• To do: Show each line from the records below in which the word "lines" occurs.

BEGIN Information shown

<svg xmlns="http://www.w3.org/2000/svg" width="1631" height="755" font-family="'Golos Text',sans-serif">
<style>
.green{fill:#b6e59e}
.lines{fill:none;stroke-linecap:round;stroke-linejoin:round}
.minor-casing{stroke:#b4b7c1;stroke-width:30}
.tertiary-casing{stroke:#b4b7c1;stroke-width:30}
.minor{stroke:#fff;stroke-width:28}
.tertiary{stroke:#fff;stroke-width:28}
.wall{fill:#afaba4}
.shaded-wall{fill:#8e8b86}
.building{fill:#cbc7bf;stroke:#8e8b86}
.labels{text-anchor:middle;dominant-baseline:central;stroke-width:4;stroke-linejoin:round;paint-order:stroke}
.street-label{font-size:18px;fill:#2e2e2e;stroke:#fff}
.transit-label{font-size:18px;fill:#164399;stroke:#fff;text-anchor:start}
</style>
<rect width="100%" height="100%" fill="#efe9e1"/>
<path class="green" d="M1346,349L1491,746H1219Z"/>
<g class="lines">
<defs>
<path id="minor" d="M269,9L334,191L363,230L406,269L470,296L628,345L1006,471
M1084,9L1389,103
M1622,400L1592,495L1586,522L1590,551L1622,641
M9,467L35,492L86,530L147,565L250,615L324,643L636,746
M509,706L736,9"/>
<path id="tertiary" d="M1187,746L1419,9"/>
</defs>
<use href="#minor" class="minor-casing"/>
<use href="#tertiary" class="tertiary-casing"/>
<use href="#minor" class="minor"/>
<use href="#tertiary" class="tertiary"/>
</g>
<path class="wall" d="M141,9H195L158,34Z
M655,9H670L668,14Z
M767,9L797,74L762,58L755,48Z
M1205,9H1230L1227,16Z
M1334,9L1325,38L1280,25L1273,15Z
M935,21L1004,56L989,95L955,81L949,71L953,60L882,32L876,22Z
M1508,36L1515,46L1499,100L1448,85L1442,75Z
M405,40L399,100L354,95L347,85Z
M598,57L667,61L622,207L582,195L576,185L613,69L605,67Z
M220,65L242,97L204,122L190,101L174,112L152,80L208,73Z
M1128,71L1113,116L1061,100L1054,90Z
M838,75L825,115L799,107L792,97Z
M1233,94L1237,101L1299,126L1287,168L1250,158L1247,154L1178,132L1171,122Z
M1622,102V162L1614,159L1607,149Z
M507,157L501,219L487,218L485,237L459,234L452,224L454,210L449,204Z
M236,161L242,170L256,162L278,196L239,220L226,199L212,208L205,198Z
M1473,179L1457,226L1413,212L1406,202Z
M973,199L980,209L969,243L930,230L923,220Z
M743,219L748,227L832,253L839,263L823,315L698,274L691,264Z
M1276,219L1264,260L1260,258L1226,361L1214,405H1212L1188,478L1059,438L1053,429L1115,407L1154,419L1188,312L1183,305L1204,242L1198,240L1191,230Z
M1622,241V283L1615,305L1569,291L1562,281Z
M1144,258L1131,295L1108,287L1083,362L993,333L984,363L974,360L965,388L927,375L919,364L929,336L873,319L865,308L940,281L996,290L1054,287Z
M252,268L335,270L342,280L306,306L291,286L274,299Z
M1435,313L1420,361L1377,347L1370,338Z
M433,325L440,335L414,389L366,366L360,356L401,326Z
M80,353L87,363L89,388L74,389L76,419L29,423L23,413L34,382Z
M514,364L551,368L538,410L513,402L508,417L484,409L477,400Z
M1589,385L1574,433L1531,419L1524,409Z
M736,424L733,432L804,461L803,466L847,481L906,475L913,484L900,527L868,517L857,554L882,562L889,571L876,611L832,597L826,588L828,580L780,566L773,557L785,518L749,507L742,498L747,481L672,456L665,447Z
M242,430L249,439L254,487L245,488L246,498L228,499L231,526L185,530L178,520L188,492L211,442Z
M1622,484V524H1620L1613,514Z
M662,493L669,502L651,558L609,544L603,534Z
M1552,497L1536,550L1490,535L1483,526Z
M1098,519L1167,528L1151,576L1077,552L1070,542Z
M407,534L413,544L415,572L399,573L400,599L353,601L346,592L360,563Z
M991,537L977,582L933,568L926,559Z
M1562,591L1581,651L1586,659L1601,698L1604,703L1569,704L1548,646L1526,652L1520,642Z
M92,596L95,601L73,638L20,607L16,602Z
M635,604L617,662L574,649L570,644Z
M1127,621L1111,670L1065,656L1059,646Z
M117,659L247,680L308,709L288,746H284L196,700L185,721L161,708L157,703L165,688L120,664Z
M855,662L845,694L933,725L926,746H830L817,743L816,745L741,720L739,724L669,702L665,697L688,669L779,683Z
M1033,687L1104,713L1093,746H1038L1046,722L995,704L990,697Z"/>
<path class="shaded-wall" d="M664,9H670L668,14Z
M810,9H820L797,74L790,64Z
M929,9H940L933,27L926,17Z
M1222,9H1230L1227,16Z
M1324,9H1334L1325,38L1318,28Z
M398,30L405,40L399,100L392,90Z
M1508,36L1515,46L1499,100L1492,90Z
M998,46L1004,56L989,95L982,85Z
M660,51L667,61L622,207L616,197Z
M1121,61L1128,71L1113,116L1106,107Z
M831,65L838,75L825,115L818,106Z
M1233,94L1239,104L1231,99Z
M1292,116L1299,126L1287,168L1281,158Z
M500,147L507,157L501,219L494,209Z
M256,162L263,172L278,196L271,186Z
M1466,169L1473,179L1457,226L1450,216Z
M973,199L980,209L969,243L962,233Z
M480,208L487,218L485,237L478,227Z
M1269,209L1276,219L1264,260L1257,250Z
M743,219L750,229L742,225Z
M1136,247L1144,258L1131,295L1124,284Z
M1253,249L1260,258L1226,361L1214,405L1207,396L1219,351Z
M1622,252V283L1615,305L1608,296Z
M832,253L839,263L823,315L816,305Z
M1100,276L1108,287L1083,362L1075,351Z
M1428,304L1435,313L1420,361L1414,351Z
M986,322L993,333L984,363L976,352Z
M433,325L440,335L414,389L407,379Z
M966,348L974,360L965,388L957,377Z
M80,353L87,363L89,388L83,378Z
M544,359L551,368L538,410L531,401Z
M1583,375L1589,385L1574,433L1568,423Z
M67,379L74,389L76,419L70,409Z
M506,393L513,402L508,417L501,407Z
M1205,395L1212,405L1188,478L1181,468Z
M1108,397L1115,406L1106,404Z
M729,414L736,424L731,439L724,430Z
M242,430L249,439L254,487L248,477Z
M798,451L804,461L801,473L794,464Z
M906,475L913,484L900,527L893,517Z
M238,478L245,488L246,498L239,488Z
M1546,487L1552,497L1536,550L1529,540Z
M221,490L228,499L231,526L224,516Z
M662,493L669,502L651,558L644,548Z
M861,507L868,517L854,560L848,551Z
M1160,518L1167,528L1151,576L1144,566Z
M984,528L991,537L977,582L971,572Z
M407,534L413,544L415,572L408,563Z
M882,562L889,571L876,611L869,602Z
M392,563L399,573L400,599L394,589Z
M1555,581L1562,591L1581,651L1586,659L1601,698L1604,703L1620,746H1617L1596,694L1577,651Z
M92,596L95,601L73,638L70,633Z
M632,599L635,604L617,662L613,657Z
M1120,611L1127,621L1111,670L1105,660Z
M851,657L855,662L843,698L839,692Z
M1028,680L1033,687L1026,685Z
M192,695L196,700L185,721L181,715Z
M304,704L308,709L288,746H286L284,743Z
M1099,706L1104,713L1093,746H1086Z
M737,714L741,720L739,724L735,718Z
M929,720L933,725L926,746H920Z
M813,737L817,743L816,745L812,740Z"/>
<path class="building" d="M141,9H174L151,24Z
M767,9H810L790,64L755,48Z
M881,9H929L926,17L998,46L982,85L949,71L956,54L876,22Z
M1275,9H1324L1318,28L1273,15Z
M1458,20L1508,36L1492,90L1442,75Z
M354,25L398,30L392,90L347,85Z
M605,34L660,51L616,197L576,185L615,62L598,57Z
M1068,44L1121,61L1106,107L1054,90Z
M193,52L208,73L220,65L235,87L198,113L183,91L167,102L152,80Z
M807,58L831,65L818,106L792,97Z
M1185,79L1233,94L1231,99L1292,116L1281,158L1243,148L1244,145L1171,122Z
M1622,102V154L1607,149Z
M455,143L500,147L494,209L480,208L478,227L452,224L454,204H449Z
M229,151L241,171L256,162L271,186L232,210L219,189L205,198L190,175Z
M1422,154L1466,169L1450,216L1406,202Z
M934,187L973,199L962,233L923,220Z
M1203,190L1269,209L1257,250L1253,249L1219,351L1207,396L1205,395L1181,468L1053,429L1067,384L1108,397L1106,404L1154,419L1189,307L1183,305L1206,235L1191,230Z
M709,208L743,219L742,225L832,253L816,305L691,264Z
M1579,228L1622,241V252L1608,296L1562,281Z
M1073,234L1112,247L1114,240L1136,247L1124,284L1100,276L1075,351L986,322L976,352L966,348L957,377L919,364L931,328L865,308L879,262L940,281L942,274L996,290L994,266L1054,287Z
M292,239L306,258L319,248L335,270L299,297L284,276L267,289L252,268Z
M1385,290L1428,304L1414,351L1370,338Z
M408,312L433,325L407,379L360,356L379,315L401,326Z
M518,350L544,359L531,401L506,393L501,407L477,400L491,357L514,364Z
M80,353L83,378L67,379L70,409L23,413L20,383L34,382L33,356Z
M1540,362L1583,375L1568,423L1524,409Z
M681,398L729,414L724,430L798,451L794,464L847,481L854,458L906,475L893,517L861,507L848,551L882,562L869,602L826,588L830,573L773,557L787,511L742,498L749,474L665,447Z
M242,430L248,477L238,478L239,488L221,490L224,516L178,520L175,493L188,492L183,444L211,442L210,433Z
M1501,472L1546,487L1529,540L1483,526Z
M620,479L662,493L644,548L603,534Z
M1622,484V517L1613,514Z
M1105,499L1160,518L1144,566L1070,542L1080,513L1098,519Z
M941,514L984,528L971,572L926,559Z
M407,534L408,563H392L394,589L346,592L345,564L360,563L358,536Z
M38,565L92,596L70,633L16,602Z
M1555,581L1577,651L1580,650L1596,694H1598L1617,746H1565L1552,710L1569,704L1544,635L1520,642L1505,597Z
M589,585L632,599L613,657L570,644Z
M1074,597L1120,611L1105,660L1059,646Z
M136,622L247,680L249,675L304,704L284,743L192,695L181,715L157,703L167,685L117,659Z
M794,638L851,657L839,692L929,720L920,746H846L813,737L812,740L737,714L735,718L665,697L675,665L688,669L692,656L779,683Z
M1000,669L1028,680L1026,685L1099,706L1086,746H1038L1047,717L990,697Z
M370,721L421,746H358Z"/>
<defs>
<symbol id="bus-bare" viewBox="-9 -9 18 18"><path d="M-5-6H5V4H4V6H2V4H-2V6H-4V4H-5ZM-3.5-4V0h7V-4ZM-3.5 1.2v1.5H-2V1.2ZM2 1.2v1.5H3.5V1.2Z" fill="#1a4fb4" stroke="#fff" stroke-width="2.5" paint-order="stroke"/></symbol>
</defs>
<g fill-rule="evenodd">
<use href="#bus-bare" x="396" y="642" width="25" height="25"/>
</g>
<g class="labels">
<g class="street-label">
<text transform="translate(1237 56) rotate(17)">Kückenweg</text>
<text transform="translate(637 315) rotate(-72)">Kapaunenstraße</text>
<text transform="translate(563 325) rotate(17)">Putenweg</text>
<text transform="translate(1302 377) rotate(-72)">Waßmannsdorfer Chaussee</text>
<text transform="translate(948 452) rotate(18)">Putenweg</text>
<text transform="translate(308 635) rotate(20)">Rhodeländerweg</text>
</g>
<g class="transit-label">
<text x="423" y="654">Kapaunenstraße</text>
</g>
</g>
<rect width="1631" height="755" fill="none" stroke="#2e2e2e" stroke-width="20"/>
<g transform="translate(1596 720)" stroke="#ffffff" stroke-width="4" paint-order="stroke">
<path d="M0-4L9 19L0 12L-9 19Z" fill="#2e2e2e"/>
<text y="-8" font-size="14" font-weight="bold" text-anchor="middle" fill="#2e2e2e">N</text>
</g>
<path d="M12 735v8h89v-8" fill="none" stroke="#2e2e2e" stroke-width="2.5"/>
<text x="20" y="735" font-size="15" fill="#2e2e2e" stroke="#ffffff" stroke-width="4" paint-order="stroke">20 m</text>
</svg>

END Information shown

• Output of the exercise:
.lines{fill:none;stroke-linecap:round;stroke-linejoin:round}
<g class="lines">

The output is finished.